Lorsqu’aucun candidat ne se présente au premier tour ni au second tour, l’employeur se retrouve dans un cas de carence. Il est alors légalement obligé de rédiger un procès-verbal de carence dans un délai de quinze jours suivant la clôture du scrutin. Le procès-verbal de carence ne dispense pas définitivement l’employeur de relancer le processus électoral : une nouvelle demande peut intervenir après six mois.
Le code du travail impose cette démarche pour garantir une traçabilité administrative et tenir le personnel informé de la situation. Malgré cette absence de candidat, l’employeur demeure tenu par ses obligations légales, notamment celles liées à la santé, à la sécurité et aux consultations obligatoires. Il peut alors devoir mettre en place des mécanismes alternatifs, comme des réunions d’information, pour compenser l’absence d’instance représentative.

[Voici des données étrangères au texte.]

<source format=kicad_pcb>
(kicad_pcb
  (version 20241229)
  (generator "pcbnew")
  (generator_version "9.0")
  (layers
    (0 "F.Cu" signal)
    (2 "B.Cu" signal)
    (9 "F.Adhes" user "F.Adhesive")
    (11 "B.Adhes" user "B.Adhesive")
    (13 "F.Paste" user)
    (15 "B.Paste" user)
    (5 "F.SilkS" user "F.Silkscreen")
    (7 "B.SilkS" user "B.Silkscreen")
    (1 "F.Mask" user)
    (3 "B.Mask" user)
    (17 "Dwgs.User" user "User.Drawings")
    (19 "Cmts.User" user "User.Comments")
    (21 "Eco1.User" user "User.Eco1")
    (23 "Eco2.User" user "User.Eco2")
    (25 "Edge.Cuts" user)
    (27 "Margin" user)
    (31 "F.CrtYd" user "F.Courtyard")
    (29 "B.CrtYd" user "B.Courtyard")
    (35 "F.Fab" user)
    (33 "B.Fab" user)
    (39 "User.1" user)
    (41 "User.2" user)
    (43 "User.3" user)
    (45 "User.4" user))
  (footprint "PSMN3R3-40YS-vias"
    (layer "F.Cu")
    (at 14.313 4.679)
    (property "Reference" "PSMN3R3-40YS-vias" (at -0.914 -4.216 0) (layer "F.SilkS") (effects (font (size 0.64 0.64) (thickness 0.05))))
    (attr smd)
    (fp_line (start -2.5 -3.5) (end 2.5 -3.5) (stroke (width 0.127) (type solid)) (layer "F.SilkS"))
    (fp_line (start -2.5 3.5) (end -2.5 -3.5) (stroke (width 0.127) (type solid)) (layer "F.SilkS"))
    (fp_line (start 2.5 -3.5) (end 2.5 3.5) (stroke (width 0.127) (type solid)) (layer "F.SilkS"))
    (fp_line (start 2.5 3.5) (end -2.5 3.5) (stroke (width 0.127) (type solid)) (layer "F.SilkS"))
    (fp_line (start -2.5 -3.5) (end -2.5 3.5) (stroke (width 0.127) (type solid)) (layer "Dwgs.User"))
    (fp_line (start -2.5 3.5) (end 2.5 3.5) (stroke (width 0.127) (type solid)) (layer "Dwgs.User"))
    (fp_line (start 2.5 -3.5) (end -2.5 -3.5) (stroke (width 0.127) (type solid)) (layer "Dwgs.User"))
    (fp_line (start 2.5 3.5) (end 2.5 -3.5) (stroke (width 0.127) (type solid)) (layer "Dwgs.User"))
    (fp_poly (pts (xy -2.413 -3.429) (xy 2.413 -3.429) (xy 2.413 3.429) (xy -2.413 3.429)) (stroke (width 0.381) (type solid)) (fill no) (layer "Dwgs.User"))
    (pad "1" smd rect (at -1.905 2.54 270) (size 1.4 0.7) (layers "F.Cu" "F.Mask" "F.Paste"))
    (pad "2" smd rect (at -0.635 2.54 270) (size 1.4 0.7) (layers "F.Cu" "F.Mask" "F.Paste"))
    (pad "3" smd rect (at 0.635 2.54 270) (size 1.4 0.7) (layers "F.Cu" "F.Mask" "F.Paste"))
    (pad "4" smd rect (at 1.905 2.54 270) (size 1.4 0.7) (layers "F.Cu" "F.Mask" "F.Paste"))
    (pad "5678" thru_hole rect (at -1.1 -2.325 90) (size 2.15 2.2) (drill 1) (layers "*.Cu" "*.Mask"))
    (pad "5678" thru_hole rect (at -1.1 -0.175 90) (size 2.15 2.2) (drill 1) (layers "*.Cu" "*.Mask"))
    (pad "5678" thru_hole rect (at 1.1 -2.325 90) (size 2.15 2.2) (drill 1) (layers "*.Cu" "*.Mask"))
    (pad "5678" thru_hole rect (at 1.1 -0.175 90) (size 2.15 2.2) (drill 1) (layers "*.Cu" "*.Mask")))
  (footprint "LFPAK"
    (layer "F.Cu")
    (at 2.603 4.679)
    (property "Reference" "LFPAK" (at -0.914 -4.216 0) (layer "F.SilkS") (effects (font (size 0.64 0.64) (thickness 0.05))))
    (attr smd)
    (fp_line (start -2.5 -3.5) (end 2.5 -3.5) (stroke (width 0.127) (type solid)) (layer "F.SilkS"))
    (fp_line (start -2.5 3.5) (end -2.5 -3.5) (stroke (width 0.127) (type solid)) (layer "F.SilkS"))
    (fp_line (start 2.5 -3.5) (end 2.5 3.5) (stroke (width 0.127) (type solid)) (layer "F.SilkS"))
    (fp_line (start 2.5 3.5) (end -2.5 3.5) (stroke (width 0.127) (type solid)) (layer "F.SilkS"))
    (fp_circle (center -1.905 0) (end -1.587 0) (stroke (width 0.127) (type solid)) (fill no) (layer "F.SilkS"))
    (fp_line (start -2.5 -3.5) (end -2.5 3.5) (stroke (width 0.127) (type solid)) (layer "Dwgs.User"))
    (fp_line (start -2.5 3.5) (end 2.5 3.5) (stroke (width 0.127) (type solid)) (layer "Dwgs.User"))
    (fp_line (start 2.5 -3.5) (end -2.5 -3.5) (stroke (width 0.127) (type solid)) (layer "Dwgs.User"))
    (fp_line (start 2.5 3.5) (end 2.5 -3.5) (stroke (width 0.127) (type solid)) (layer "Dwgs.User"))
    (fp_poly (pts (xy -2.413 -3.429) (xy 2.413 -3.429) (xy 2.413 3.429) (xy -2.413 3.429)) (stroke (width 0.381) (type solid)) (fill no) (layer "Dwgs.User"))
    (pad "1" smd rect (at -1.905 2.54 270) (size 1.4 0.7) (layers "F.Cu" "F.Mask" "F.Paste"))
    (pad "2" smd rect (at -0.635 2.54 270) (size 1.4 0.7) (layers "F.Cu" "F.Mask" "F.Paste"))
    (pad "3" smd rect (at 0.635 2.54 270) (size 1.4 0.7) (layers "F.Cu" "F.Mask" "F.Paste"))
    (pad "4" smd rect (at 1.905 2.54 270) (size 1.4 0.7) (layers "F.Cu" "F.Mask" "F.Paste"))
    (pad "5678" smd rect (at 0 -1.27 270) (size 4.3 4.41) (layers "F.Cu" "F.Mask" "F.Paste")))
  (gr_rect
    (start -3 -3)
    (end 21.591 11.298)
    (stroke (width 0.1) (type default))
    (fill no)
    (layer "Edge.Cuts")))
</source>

Peut-on modifier le règlement intérieur du CSE en cas d’absence de candidat pour certains postes ?
Non, le règlement intérieur du CSE ne peut pas créer de solutions de substitution aux règles légales d’élection ou de désignation des élus. Il peut seulement organiser le fonctionnement interne de l’instance dans le respect du Code du travail. Ces aménagements assurent la continuité des activités de l’instance et évitent qu’elle ne soit paralysée.

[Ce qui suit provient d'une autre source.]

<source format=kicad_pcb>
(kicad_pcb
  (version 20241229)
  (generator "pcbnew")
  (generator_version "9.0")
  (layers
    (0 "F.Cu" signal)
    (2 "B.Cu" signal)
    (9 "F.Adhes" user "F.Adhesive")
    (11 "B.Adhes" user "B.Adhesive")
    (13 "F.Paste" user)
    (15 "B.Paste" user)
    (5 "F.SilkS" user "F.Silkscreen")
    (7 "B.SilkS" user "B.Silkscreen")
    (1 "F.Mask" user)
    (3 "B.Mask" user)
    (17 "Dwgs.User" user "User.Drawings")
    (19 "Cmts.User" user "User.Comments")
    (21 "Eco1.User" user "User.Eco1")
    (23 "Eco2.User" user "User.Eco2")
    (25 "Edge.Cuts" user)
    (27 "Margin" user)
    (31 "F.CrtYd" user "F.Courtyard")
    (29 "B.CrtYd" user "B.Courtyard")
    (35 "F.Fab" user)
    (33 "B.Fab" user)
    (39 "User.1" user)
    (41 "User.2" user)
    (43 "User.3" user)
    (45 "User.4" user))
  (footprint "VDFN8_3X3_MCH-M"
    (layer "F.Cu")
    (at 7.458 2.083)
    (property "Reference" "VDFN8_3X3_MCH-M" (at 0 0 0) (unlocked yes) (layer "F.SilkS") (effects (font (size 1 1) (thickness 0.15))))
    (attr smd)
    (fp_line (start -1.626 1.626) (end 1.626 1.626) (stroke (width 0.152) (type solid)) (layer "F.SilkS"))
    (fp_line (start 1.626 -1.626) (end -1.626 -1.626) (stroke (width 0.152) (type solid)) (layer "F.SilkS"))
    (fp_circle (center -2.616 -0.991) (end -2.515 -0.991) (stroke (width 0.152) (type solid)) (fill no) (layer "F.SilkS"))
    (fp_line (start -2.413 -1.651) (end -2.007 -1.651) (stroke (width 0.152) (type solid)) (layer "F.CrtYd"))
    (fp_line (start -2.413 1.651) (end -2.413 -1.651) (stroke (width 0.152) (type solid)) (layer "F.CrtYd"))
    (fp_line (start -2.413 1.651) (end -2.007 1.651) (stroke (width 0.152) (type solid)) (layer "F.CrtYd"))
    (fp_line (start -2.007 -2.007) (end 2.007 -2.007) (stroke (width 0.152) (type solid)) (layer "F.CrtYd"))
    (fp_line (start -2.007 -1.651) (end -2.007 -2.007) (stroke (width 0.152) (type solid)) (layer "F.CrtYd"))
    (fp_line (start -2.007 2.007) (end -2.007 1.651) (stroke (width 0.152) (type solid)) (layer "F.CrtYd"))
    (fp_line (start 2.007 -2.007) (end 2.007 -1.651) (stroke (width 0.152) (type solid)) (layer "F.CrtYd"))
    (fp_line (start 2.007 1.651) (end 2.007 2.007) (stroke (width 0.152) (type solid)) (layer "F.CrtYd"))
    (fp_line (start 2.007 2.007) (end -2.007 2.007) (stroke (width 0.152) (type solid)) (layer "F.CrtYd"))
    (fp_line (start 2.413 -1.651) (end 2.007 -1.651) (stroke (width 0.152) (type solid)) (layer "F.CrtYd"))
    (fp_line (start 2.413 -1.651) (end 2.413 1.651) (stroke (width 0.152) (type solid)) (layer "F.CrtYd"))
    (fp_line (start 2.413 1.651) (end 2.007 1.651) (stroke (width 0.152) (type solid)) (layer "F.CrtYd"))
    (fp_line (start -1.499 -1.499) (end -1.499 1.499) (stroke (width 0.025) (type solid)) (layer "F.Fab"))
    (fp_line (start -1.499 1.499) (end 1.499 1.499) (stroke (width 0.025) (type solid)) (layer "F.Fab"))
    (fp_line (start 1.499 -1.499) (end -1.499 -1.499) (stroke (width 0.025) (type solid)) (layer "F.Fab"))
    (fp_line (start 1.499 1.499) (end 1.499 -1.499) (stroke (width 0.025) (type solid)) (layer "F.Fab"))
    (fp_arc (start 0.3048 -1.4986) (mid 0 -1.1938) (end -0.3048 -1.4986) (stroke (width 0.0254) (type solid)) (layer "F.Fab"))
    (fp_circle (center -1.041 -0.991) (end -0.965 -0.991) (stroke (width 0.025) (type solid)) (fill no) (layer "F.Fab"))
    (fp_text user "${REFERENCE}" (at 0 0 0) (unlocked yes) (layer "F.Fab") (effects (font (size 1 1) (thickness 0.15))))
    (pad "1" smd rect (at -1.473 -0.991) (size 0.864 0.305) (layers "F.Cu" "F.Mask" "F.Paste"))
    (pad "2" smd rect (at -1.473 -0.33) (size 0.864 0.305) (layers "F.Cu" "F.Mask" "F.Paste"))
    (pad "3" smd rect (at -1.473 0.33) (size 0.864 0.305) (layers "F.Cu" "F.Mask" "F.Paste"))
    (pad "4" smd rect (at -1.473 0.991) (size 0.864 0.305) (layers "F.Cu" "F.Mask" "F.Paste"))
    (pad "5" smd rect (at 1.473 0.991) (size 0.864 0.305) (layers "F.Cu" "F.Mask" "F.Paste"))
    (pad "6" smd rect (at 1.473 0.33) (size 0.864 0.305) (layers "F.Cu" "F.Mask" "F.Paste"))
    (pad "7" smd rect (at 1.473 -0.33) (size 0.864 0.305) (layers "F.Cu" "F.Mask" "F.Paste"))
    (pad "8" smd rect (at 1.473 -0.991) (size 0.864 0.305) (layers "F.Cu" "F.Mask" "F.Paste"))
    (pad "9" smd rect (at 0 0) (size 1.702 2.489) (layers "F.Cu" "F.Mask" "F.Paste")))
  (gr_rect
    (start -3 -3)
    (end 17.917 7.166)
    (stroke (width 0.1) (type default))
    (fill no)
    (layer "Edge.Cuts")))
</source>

Ce genre de modification doit être voté lors d’une réunion extraordinaire, à organiser rapidement après la constatation de la vacance du poste. Il est impératif que les organisations syndicales soient conviées à participer à cette séance de révision. Le procès-verbal de la réunion devra ensuite être signé par le président et le secrétaire désigné.
Quels sont les droits des salariés en cas de carence totale du CSE ?
En cas de carence totale, les salariés ne perdent pas leurs droits fondamentaux. Ils conservent notamment leur droit à la protection de leur santé et de leur sécurité au travail, ainsi que l’accès aux informations économiques de l’entreprise. La gestion des activités sociales et culturelles ne doit pas être présentée comme automatiquement transférée ou maintenue de la même manière qu’avec un CSE en place. De plus, les salariés ont la possibilité de demander l’organisation de nouvelles élections après un délai de six mois.
Si l’employeur ne respecte pas ces droits, il est possible d’engager une action en justice devant le tribunal judiciaire ou le conseil de prud’hommes. Ce recours permet d’annuler des décisions illégales ou de réclamer des dommages-intérêts pour le préjudice subi. Les organisations syndicales peuvent aussi saisir la justice pour défendre les intérêts collectifs des salariés.